Dr. Michael Baratta: So, trying to figure out how the brain couples prior stressful experiences with ongoing learning is one of the major challenges facing neuroscience.  Say on the battlefield  presented with a lot of cues that could predict that something dangerous is in the environment. Those same cues can predict something completely different when they’re back, when a soldier is back in a hometown. That ability to regulate or adapt your behavior to your context is very critical to survival. Understanding how stress influences your ability to adapt to that context and respond to appropriate cues is very important from a psychiatric perspective. So what we did is we take an innovative approach. We took light responsive proteins from bacteria and we packaged them in a virus so that we could deliver them into very specific cell populations in the brain now making those cells light responsive. This is very cool because it allows us to manipulate the activity of these cells by turning them on, turning them off on very fast time scales.  In fact these are time scales that are relevant to the features in our environment that we use to guide our ongoing learning.
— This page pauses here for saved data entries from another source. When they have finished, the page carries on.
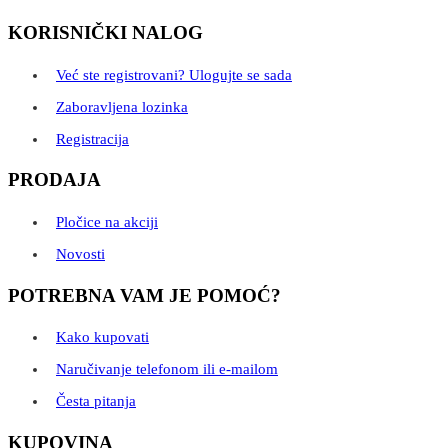
KORISNIČKI NALOG
Već ste registrovani? Ulogujte se sada
Zaboravljena lozinka
Registracija
PRODAJA
Pločice na akciji
Novosti
POTREBNA VAM JE POMOĆ?
Kako kupovati
Naručivanje telefonom ili e-mailom
Česta pitanja
KUPOVINA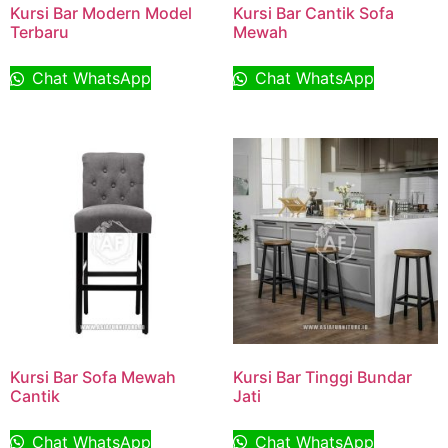
Kursi Bar Modern Model
Kursi Bar Cantik Sofa
Terbaru
Mewah
Chat WhatsApp
Chat WhatsApp
Kursi Bar Sofa Mewah
Kursi Bar Tinggi Bundar
Cantik
Jati
Chat WhatsApp
Chat WhatsApp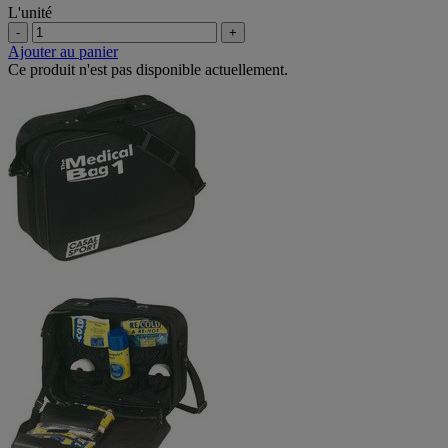
L'unité
-
+
Ajouter au panier
Ce produit n'est pas disponible actuellement.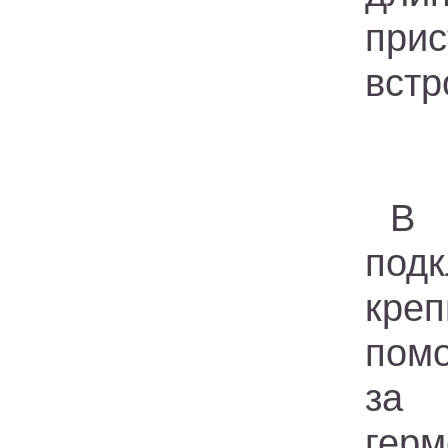
при
встр
подк
креп
помо
за 
гер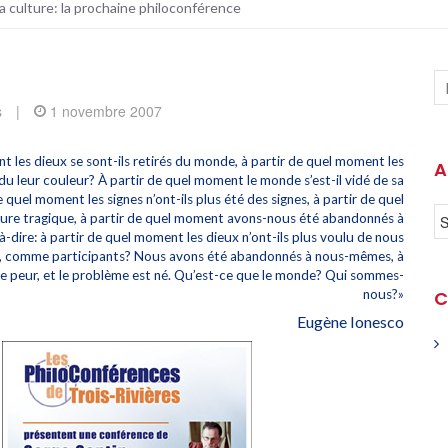
a culture: la prochaine philoconférence
s
|
1 novembre 2007
t les dieux se sont-ils retirés du monde, à partir de quel moment les
A
du leur couleur? À partir de quel moment le monde s’est-il vidé de sa
 quel moment les signes n’ont-ils plus été des signes, à partir de quel
pture tragique, à partir de quel moment avons-nous été abandonnés à
-dire: à partir de quel moment les dieux n’ont-ils plus voulu de nous
 comme participants? Nous avons été abandonnés à nous-mêmes, à
re peur, et le problème est né. Qu’est-ce que le monde? Qui sommes-
nous?»
C
Eugène Ionesco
What we found that was sort of surprising was that serotonin didn’t play a role in normal fear learning per se but what it did do is block the stress enhancement of that fear response to the tone, which suggests that serotonin is not playing a role in fear learning but is actually tuning the strength of that memory to produce an exaggerated fear response. One thing that scientists are finding is that individuals with post traumatic stress disorder have a hard time extinguishing these fear responses...  This may be a hallmark of post traumatic stress disorder and if we understand better then we can develop new target treatments that can develop target treatments for it.

Announcer: Other scientists are investigating how stress in a parent can have lasting effects on the behavior of offspring. Here, David Dietz of the Mt. Sinai School of Medicine in New York talks about the work he presented at the meeting on the effects of stress across generations.

Dr. David Dietz: Major depression is a terrible disease that affects millions of people. From statistics in humans it appears that a large majority of cause of major depression appears to be through some genetic mechanism. That is to say that if your parents are depressed, there seems to be some correlation to the offspring, to their children and future generations also becoming depressed.  That being said, we have a nice model of stress and depression in our laboratory — social defeat stress.  And so basically we wanted to ask the question is can we model some of this transmission through different generations using our model. So the way social defeat works is that we take normal laboratory mice and expose them to an aggressive male in his cage, and he’s repetitively and chronically exposed to these aggressive mice over a period of 10 days. What’s been shown before is that these mice present with a phenotype that is very similar to human depression  And we were actually interested in the question of whether or not — because the social defeat model uses all male — whether or not we could we pass on a depressive-like behavior from a paternal line. So that is, do the fathers pass on their susceptibility to the offspring. Well we mated them and then we examined whether or not the offspring, the females or males of these fathers, also showed a susceptibility to depression. And indeed that’s what we found.  To make sure that the fathers weren’t doing something to the pups themselves, the fathers were removed from cages long before the pups were ever born. As I said I think the big take home message is that environment plays big role in how  your offspring — even if you have a depression or some illness of this sort that behavior may play a big role in how their offspring may fare. I think it’s important to understand also that environment is a bigger thing than just interaction directly.

Announcer:  The research of Drs. Baratta and Dietz are two brief examples of the work presented on stress at November’s meeting. These findings barely scratch the surface of what was an extraordinary week of exciting science on the brain and behavior. With continued support, neuroscience will continue to generate advances like these, and deepen our understanding of mental health and disease.